7  Conclusion

This analysis has investigated how survey responses from HES compare with the administrative data available in the IDI on a limited range of variables. Three types of comparative analysis were presented. The first compared the linked population to the unlinked population, which concluded that there are significant differences in the two populations in terms of income and ethnicity, which would need to be addressed through adjustments to the calibration processes for Taxwell. The second type of comparative analysis compared HES income to IRD income. We found an overall strong correlation, although on average, HES income is 1.5-6% higher than IRD income. This suggests that a tax model based on IRD income data could be somewhat more accurate. The third type of comparative analysis compared HES benefit measures to MSD benefit measures and concluded that, because the survey measures of benefit receipt compare poorly to the administrative measures, there is a strong case for incorporating administrative data on benefit receipt into Taxwell.

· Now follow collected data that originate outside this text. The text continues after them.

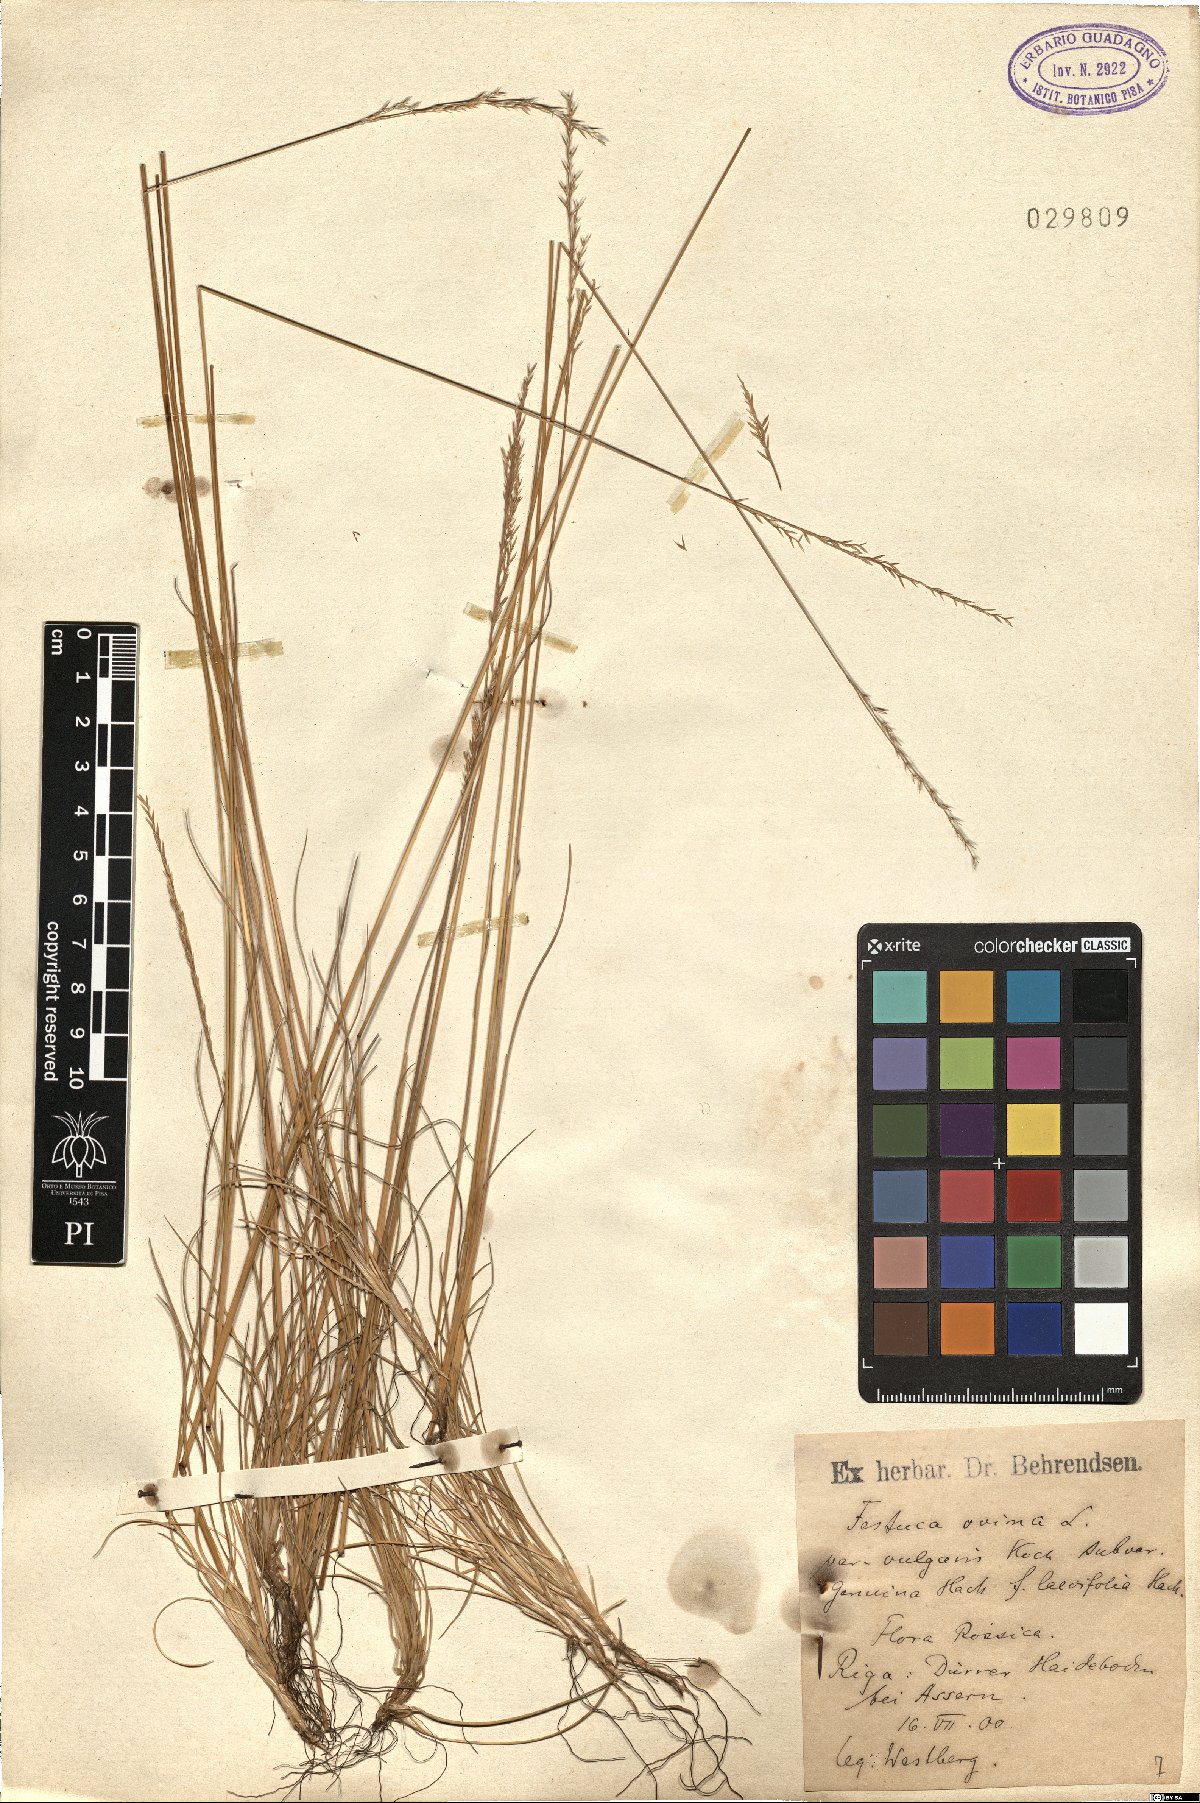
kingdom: Plantae
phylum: Tracheophyta
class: Liliopsida
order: Poales
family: Poaceae
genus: Festuca
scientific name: Festuca ovina
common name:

For researchers considering supplementing HES with administrative data, changing the benefit data is where the largest gains are likely to be made. Following that, replacing the HES income data with IRD data is the next logical step, though because some categories of income are collected in HES but not recorded in the linked IRD data (such as investment income and irregular income), which income source a researcher prefers will depend on their research question. As part of making any of these changes, the survey weights and population definition would need careful consideration.